We help prospective purchasers identify potential environmental liabilities.
“Environmental Due Diligence – Risk management and liability protection that just might make the difference between economic success and disaster.” Allan Blanchard, Regional VP, Ambipar Response
Why is Environmental Due Diligence So Important?
Purchasing a Property
In 1980, congress passed the Comprehensive Environmental Response, Compensation, and Liability Act—otherwise known as CERCLA or Superfund. Under CERCLA, liability for hazardous materials and pollutants is imposed regardless of fault, and can be imposed retroactively. The liability is also joint and several, meaning that liability for contaminants can be imposed regardless of relative contribution, including merely by purchasing a property.
Historical uses of a property where hazardous material spills or on-site disposal of hazardous waste (even if legal at the time) may become the responsibility of the unwary buyer. Liability may even extend to contamination that originated offsite!
Where hazardous and toxic chemicals have ended up in the soil and groundwater, the resulting contamination has the potential to compromise drinking water, impact indoor air quality, and spread to adjacent properties. The costs of a single cleanup can be significant, averaging between $200,000 and $2,000,000 and sometimes far exceeding that figure.
Acquiring a Business
Businesses must be in compliance with a wide range of environmental health and safety regulations including the Clean Air Act (CAA), Clean Water Act (CWA), and Resource Conservation and Recovery Act (RCRA) and many other State and Federal laws. Many, many different types of businesses, that you would not think would be subject to environmental regulations (example food manufacturers), are potentially out of compliance and subject to enforcement. Lawsuits, fines and government induced shut downs have negatively impacted companies all because someone did not do their homework.

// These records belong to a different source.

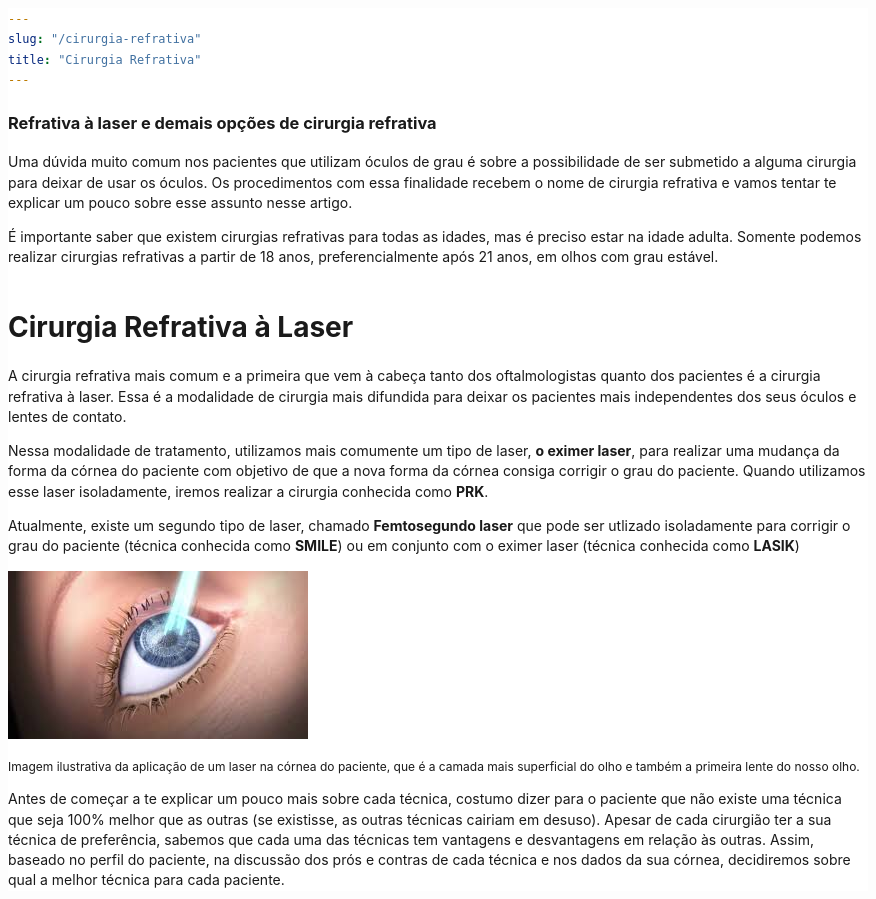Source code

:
```yaml
---
slug: "/cirurgia-refrativa"
title: "Cirurgia Refrativa"
---
```

### Refrativa à laser e demais opções de cirurgia refrativa

Uma dúvida muito comum nos pacientes que utilizam óculos de grau é sobre a possibilidade de ser submetido a alguma cirurgia para deixar de usar os óculos. Os procedimentos com essa finalidade recebem o nome de cirurgia refrativa e vamos tentar te explicar um pouco sobre esse assunto nesse artigo.

É importante saber que existem cirurgias refrativas para todas as idades, mas é preciso estar na idade adulta. Somente podemos realizar cirurgias refrativas a partir de 18 anos, preferencialmente após 21 anos, em olhos com grau estável.  

# Cirurgia Refrativa à Laser

A cirurgia refrativa mais comum e a primeira que vem à cabeça tanto dos oftalmologistas quanto dos pacientes é a cirurgia refrativa à laser. Essa é a modalidade de cirurgia mais difundida para deixar os pacientes mais independentes dos seus óculos e lentes de contato.

Nessa modalidade de tratamento, utilizamos mais comumente um  tipo de laser, **o eximer laser**, para realizar uma mudança da forma da córnea do paciente com objetivo de que a nova forma da córnea consiga corrigir o grau do paciente. Quando utilizamos esse laser isoladamente, iremos realizar a cirurgia conhecida como **PRK**.

Atualmente, existe um segundo tipo de laser, chamado **Femtosegundo laser** que pode ser utlizado isoladamente para corrigir o grau do paciente (técnica conhecida como **SMILE**) ou em conjunto com o eximer laser (técnica conhecida como **LASIK**)

![anatomia do olho com destaque para a conjuntiva](./cirurgia-refrativa/1.jpg)
<p style="font-size: 12px" class="text-center">
Imagem ilustrativa da aplicação de um laser na córnea do paciente, que é a camada mais superficial do olho e também a primeira lente do nosso olho.
</p>

Antes de começar a te explicar um pouco mais sobre cada técnica, costumo dizer para o paciente que não existe uma técnica que seja 100% melhor que as outras (se existisse, as outras técnicas cairiam em desuso). Apesar de cada cirurgião ter a sua técnica de preferência, sabemos que cada uma das técnicas tem vantagens e desvantagens em relação às outras. Assim, baseado no perfil do paciente, na discussão dos prós e contras de cada técnica e nos dados da sua córnea, decidiremos sobre qual a melhor técnica para cada paciente.  
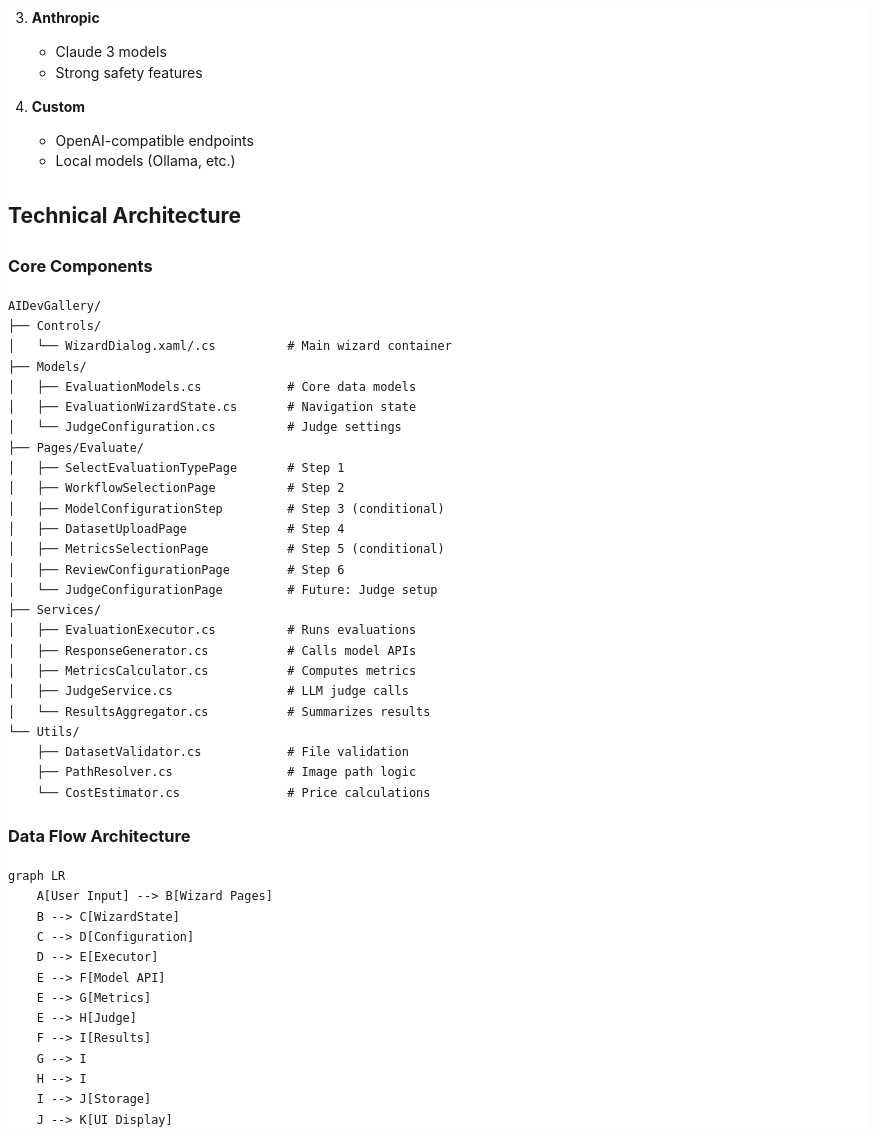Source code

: 3. **Anthropic**
   - Claude 3 models
   - Strong safety features

4. **Custom**
   - OpenAI-compatible endpoints
   - Local models (Ollama, etc.)

## Technical Architecture

### Core Components

```
AIDevGallery/
├── Controls/
│   └── WizardDialog.xaml/.cs          # Main wizard container
├── Models/
│   ├── EvaluationModels.cs            # Core data models
│   ├── EvaluationWizardState.cs       # Navigation state
│   └── JudgeConfiguration.cs          # Judge settings
├── Pages/Evaluate/
│   ├── SelectEvaluationTypePage       # Step 1
│   ├── WorkflowSelectionPage          # Step 2
│   ├── ModelConfigurationStep         # Step 3 (conditional)
│   ├── DatasetUploadPage              # Step 4
│   ├── MetricsSelectionPage           # Step 5 (conditional)
│   ├── ReviewConfigurationPage        # Step 6
│   └── JudgeConfigurationPage         # Future: Judge setup
├── Services/
│   ├── EvaluationExecutor.cs          # Runs evaluations
│   ├── ResponseGenerator.cs           # Calls model APIs
│   ├── MetricsCalculator.cs           # Computes metrics
│   ├── JudgeService.cs                # LLM judge calls
│   └── ResultsAggregator.cs           # Summarizes results
└── Utils/
    ├── DatasetValidator.cs            # File validation
    ├── PathResolver.cs                # Image path logic
    └── CostEstimator.cs               # Price calculations
```

### Data Flow Architecture

```mermaid
graph LR
    A[User Input] --> B[Wizard Pages]
    B --> C[WizardState]
    C --> D[Configuration]
    D --> E[Executor]
    E --> F[Model API]
    E --> G[Metrics]
    E --> H[Judge]
    F --> I[Results]
    G --> I
    H --> I
    I --> J[Storage]
    J --> K[UI Display]
```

What is Environmental Due Diligence?
Purchasing a Property
n 2002, Congress passed the “Small Business Liability Relief and Brownfields Revitalization Act” (Brownfields Amendments). The Amendments added specific criteria for conducting All Appropriate Inquiry (AAI) which later became known as the AAI rule. The AAI Rule provides an escape from liability called the “innocent landowner defense,” but this defense can only be used to escape liability if “appropriate due diligence” was conducted prior to the acquisition of the property.
The Brownfields Amendments to CERCLA allows that “appropriate due diligence” has been exercised only if a thorough investigation of the site’s current and former uses has been prepared. This investigation is the Phase I Environmental Site Assessment.
Acquiring a Business
Environmental due diligence for business acquisition should include the Phase I Environmental Site Assessment plus a comprehensive Environmental Audit of current and past manufacturing processes.
The Environmental Audit should include:
- Identification of hazardous materials
- Hazardous waste generation, handling, storage, transportation and disposal
- Environmental permitting
- Environmental control technologies
- Compliance reporting
- Review of compliance history
- Industry specific environmental health and safety requirements
Risk Mitigation
The stakes are high when dealing with EPA regulations. Proceed with an acquisition without proper environmental due diligence and you could potentially be liable for the cost of achieving environmental compliance and rectifying past mistakes. Understanding EPA regulations and all of their back references and guidance documents is a full-time job.